Available records section start

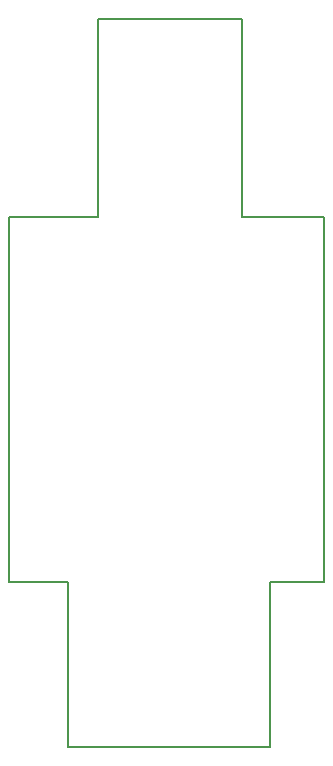
<source format=gko>
G04*
G04 #@! TF.GenerationSoftware,Altium Limited,Altium NEXUS,2.1.5 (53)*
G04*
G04 Layer_Color=16711935*
%FSLAX44Y44*%
%MOMM*%
G71*
G01*
G75*
%ADD10C,0.2000*%
D10*
X196850Y448310D02*
Y615950D01*
X74930D02*
X196850D01*
X74930Y448310D02*
Y615950D01*
X0Y448310D02*
X74930D01*
X0Y139700D02*
Y448310D01*
Y139700D02*
X49530D01*
Y0D02*
Y139700D01*
Y0D02*
X220980D01*
X220980Y139700D01*
X266700Y139700D01*
Y448310D01*
X196850D02*
X266700D01*
M02*

</source>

Available records section end

* Description of the task
The expected output is the run of lines from the one holding "X220980D01*" to the last line of the entries above, each reproduced character for character.

* Task result
X220980D01*
X220980Y139700D01*
X266700Y139700D01*
Y448310D01*
X196850D02*
X266700D01*
M02*

</source>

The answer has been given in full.